Ai Weiwei: Making Sense
Design Museum, Apr-Jul 2023
Using objects to try and make sense of the world is the core of the current Ai Weiwei’s exhibition at the Design Museum. He questions the value of things and if time changes that. Would a thousand-year ceramic pot value more than the new shiny ones that Ai made himself? How do these objects tell the story of humans? Can we remember past tragedies and prevent new ones from happening? Can we reflect on how urbanisation and mass production has distanced humans from their peers? These questions proposed by one of the most politically engaged artists working nowadays are answered through his art creation process.

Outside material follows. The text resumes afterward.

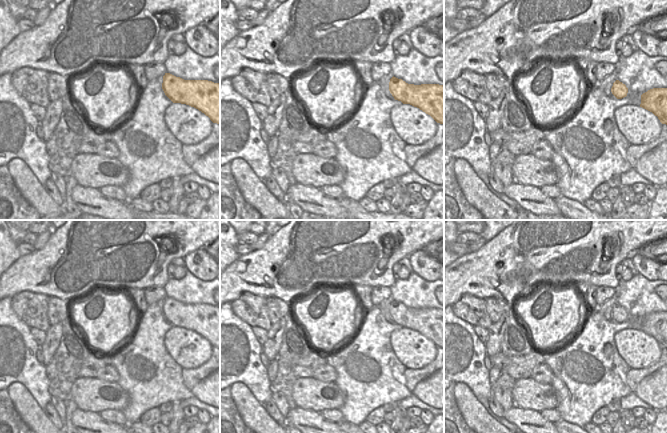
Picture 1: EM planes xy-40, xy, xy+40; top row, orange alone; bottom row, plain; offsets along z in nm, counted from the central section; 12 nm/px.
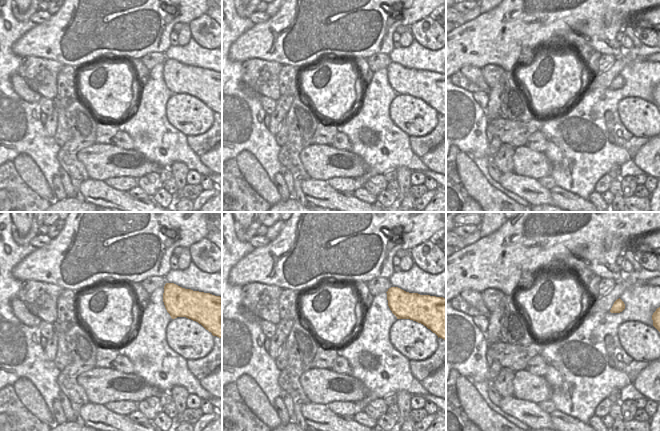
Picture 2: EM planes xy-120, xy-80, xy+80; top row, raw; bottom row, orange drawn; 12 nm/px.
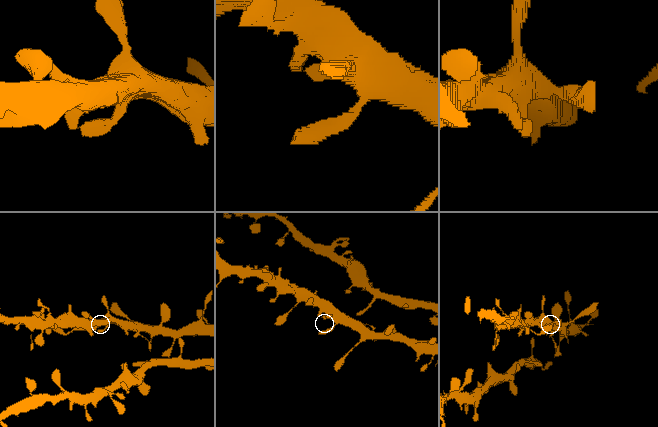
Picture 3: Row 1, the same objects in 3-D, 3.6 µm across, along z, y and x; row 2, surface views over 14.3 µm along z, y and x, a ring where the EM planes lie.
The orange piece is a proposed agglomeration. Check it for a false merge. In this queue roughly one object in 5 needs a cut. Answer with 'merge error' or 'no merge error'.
no merge error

The Chinese artist says he doesn’t even look at the final object; he finds life in the process, not the result. The spectator may have a different opinion after being struck by the scale of his installations. One could arguably state that the magnitude of the five “expansive fields”present in this exhibition is catchy and draws people to think deeply about the pieces, Where they came from, what they symbolise, and how the artist could have collected so many objects. 650,000 Lego bricks, 2,000 stone age tools, and nearly 250,000 tea spouts. More is more! He is clearly speaking to us through scale. Ai collected obsessively for more than three decades in a practice that is more about human history than possessing items that could be considered valuable, beautiful, or the opposite.
Phrases like “beauty can’t escape horror” and “beauty comes from the struggle” denounce that Ai’s work is personal as much as it is political. If we pay attention to the monumental 15-meter-wide Water Lillie, we will find a black door in the right section of the composition. Monet’s delighful landscape now has an underground and mischievous element that recalls a trauma experienced by Ai’s family during his childhood. In the 1960s, his father was considered an ‘anti-revolutionary’ for speaking against Mao Tse Tung’s regime. As a punishment, his family spent five years living in a hole without light, electricity or water, and a total of 18 years of exile in the Chinese desert.
Another painful memory brought in this exhibition is the 2008 Sichuan Earthquake, when nearly 80,000 people died. Amongst them, 5,335 schoolchildren were crushed under the rubble. One by one, their names are remembered in a series of red seals stamped on paper. These children are commemorated again in the long, curvy snake hanging on the wall and made with school backpacks.